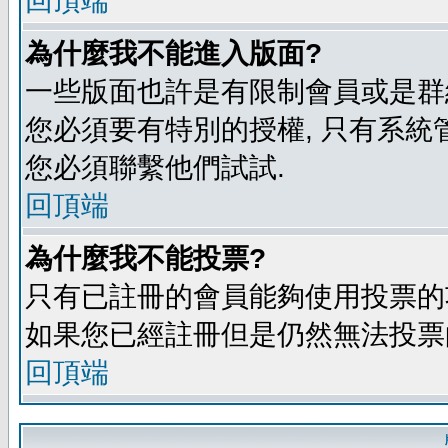
回頂端
為什麼我不能進入版面?
一些版面也許是有限制會員或是群組進入
您必須要有特別的授權, 只有系統
您必須聯繫他們試試.
回頂端
為什麼我不能投票?
只有已註冊的會員能夠使用投票的功
如果您已經註冊但是仍然無法投票的
回頂端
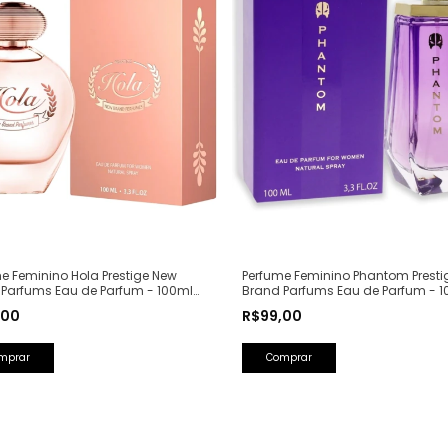
e Feminino Hola Prestige New
Perfume Feminino Phantom Presti
 Parfums Eau de Parfum - 100ml
Brand Parfums Eau de Parfum - 1
Olfativa: Olympéa Paco Rabanne)
(Ref. Olfativa: Alien Mugler)
,00
R$99,00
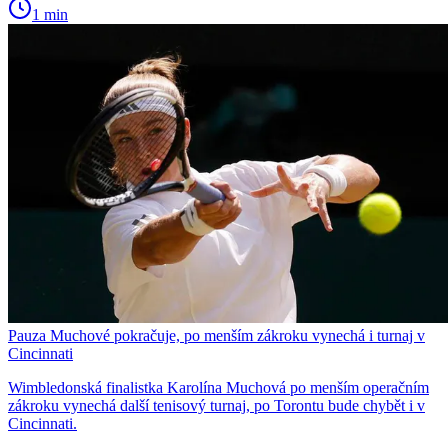
1 min
Pauza Muchové pokračuje, po menším zákroku vynechá i turnaj v
Cincinnati
Wimbledonská finalistka Karolína Muchová po menším operačním
zákroku vynechá další tenisový turnaj, po Torontu bude chybět i v
Cincinnati.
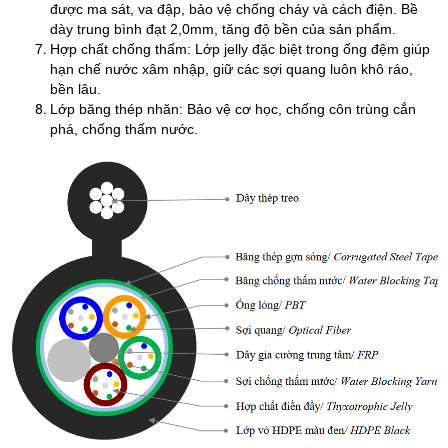
được ma sát, va đập, bảo vệ chống cháy và cách điện. Bề
dày trung bình đạt 2,0mm, tăng độ bền của sản phẩm.
Hợp chất chống thấm: Lớp jelly đặc biệt trong ống đệm giúp
hạn chế nước xâm nhập, giữ các sợi quang luôn khô ráo,
bền lâu.
Lớp băng thép nhăn: Bảo vệ cơ học, chống côn trùng cắn
phá, chống thấm nước.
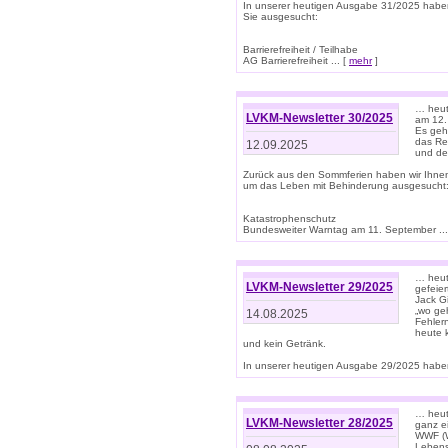
In unserer heutigen Ausgabe 31/2025 habe
Sie ausgesucht:
Barrierefreiheit / Teilhabe
AG Barrierefreiheit ... [
mehr
]
… heut
LVKM-Newsletter 30/2025
am 12.
Es geh
das Rec
12.09.2025
und de
Zurück aus den Sommferien haben wir Ihne
um das Leben mit Behinderung ausgesucht
Katastrophenschutz
Bundesweiter Warntag am 11. September ...
… heute
LVKM-Newsletter 29/2025
gefeie
Jack Gi
„wo ge
14.08.2025
Fehler
heute 
und kein Getränk.
In unserer heutigen Ausgabe 29/2025 haben
… heute
LVKM-Newsletter 28/2025
ganz e
WWF (W
Lebens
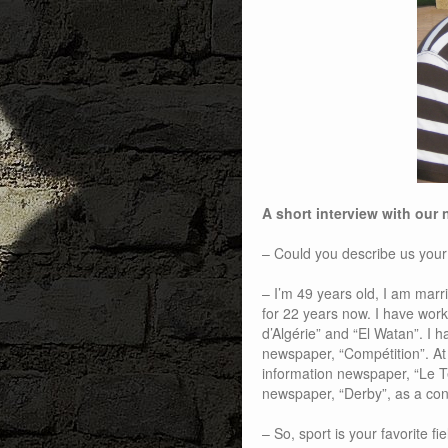
A short interview with ou
– Could you describe us you
– I’m 49 years old, I am marri
for 22 years now. I have work
d’Algérie” and “El Watan”. I h
newspaper, “Compétition”. At 
information newspaper, “Le Te
newspaper, “Derby”, as a con
– So, sport is your favorite fi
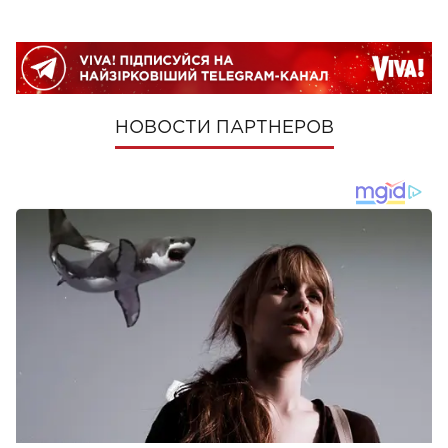
НОВОСТИ ПАРТНЕРОВ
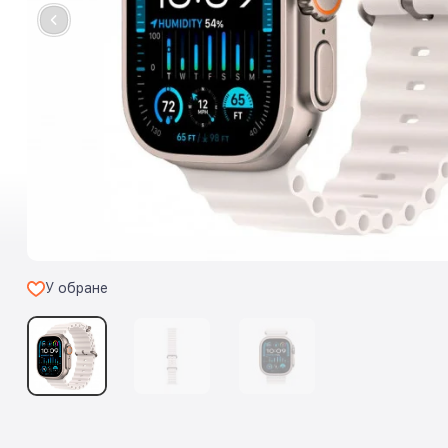
У обране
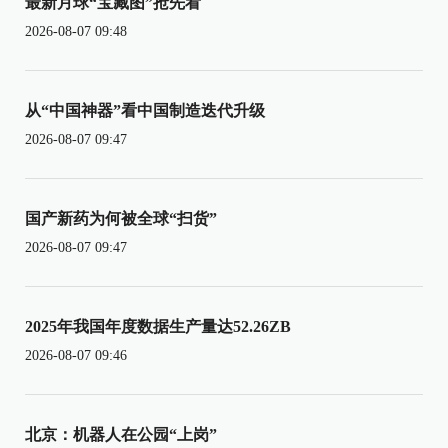
最新月球“宝藏图”抢先看
2026-08-07 09:48
从“中国神器”看中国制造迭代升级
2026-08-07 09:47
国产新药为何被全球“扫货”
2026-08-07 09:47
2025年我国年度数据生产量达52.26ZB
2026-08-07 09:46
北京：机器人在公园“上岗”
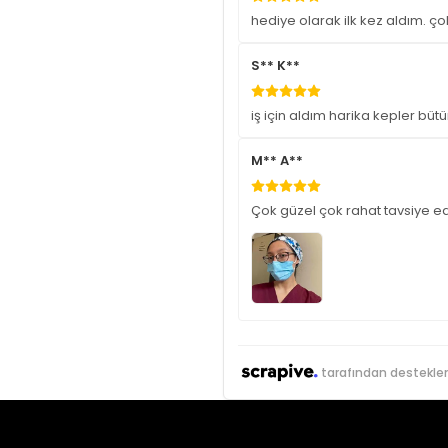
hediye olarak ilk kez aldım. ço
S** K**
iş için aldım harika kepler büt
M** A**
Çok güzel çok rahat tavsiye e
tarafından destekle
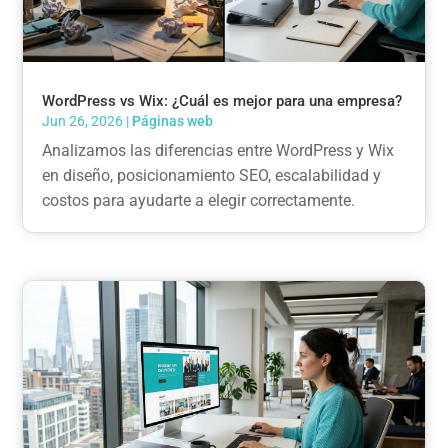
WordPress vs Wix: ¿Cuál es mejor para una empresa?
Jun 26, 2026
|
Páginas web
Analizamos las diferencias entre WordPress y Wix
en diseño, posicionamiento SEO, escalabilidad y
costos para ayudarte a elegir correctamente.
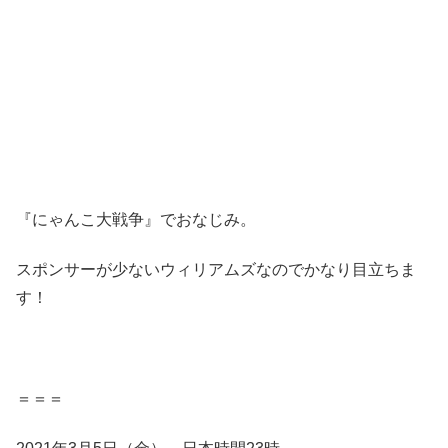
『にゃんこ大戦争』でおなじみ。
スポンサーが少ないウィリアムズなのでかなり目立ちま
す！
＝＝＝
■ ■ ■
From the line containing "um das Leben mit Behinderung ausgesucht" down to the last line of the entries above, retype each line exactly as it stands, but skip the pictures.

um das Leben mit Behinderung ausgesucht
Katastrophenschutz
Bundesweiter Warntag am 11. September ...
… heute
LVKM-Newsletter 29/2025
gefeie
Jack Gi
„wo ge
14.08.2025
Fehler
heute 
und kein Getränk.
In unserer heutigen Ausgabe 29/2025 haben
… heute
LVKM-Newsletter 28/2025
ganz e
WWF (W
Lebens
A short interview with ou
– Could you describe us you
– I’m 49 years old, I am marri
for 22 years now. I have work
d’Algérie” and “El Watan”. I h
newspaper, “Compétition”. At 
information newspaper, “Le Te
newspaper, “Derby”, as a con
– So, sport is your favorite fi
НОВОСТИ ПАРТНЕРОВ
У обране
最新月球“宝藏图”抢先看
2026-08-07 09:48
从“中国神器”看中国制造迭代升级
2026-08-07 09:47
国产新药为何被全球“扫货”
2026-08-07 09:47
2025年我国年度数据生产量达52.26ZB
2026-08-07 09:46
北京：机器人在公园“上岗”
hediye olarak ilk kez aldım. ço
S** K**
iş için aldım harika kepler büt
M** A**
Çok güzel çok rahat tavsiye e
tarafından destekle
WordPress vs Wix: ¿Cuál es mejor para una empresa?
Jun 26, 2026
|
Páginas web
Analizamos las diferencias entre WordPress y Wix
en diseño, posicionamiento SEO, escalabilidad y
costos para ayudarte a elegir correctamente.
『にゃんこ大戦争』でおなじみ。
スポンサーが少ないウィリアムズなのでかなり目立ちま
す！
＝＝＝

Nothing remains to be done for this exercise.